--- START ---

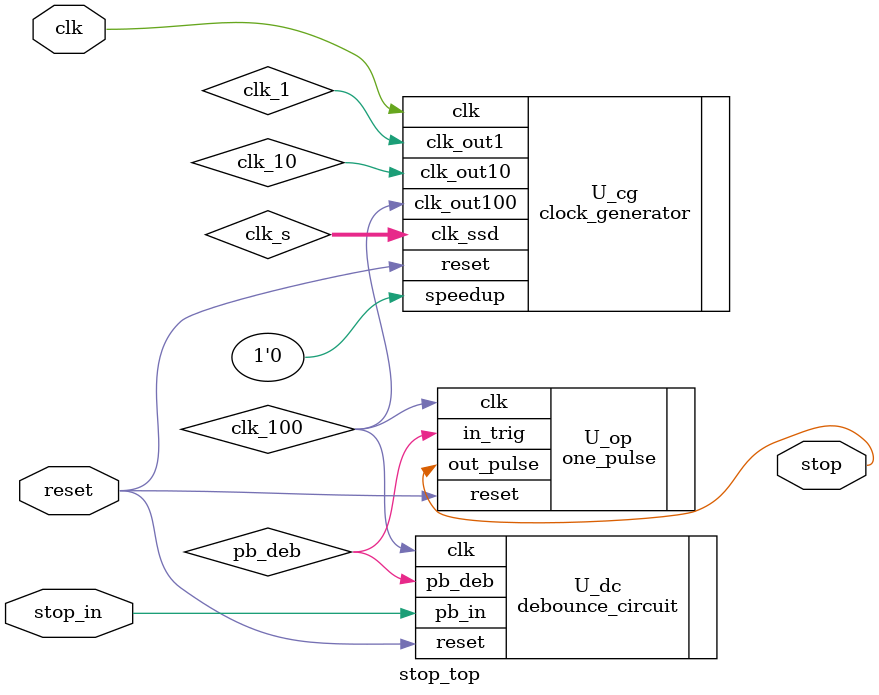
<source format=v>
module stop_top(
    clk, // Clock from crystal
    reset, //active low reset
    stop_in, //push button input
    stop
);
// Declare I/Os
input clk; // Clock from crystal
input reset; //active low reset
input stop_in; //push button input
output stop;
// Declare internal nodes
wire [1:0] clk_s;
wire pb_deb, clk_1, clk_10, clk_100, one_in; // push button debounced out
// Clock generator module
clock_generator U_cg(
    .clk(clk), // clock from crystal
    .reset(reset), // active low reset
    .speedup(1'b0),
    .clk_out1(clk_1), // generated 1 Hz clock
    .clk_out10(clk_10),
    .clk_out100(clk_100), // generated 100 Hz clock
    .clk_ssd(clk_s)
);
// debounce circuit
debounce_circuit U_dc(
    .clk(clk_100), // clock control
    .reset(reset), // reset
    .pb_in(stop_in), //push button input
    .pb_deb(pb_deb) // debounced push button out
);
   // 1 pulse generation circuit
one_pulse U_op(
    .clk(clk_100), // clock input
    .reset(reset), //active low reset
    .in_trig(pb_deb), // input trigger
    .out_pulse(stop) // output one pulse
);
// stop_fsm U_pf(
//     .clk(clk),
//     .reset(reset),
//     .in(one_in),
//     .counter_stop(stop)
// );
endmodule
   
</source>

--- END ---

Give back the data exactly. Skip any images.

<source format=v>
module stop_top(
    clk, // Clock from crystal
    reset, //active low reset
    stop_in, //push button input
    stop
);
// Declare I/Os
input clk; // Clock from crystal
input reset; //active low reset
input stop_in; //push button input
output stop;
// Declare internal nodes
wire [1:0] clk_s;
wire pb_deb, clk_1, clk_10, clk_100, one_in; // push button debounced out
// Clock generator module
clock_generator U_cg(
    .clk(clk), // clock from crystal
    .reset(reset), // active low reset
    .speedup(1'b0),
    .clk_out1(clk_1), // generated 1 Hz clock
    .clk_out10(clk_10),
    .clk_out100(clk_100), // generated 100 Hz clock
    .clk_ssd(clk_s)
);
// debounce circuit
debounce_circuit U_dc(
    .clk(clk_100), // clock control
    .reset(reset), // reset
    .pb_in(stop_in), //push button input
    .pb_deb(pb_deb) // debounced push button out
);
   // 1 pulse generation circuit
one_pulse U_op(
    .clk(clk_100), // clock input
    .reset(reset), //active low reset
    .in_trig(pb_deb), // input trigger
    .out_pulse(stop) // output one pulse
);
// stop_fsm U_pf(
//     .clk(clk),
//     .reset(reset),
//     .in(one_in),
//     .counter_stop(stop)
// );
endmodule
   
</source>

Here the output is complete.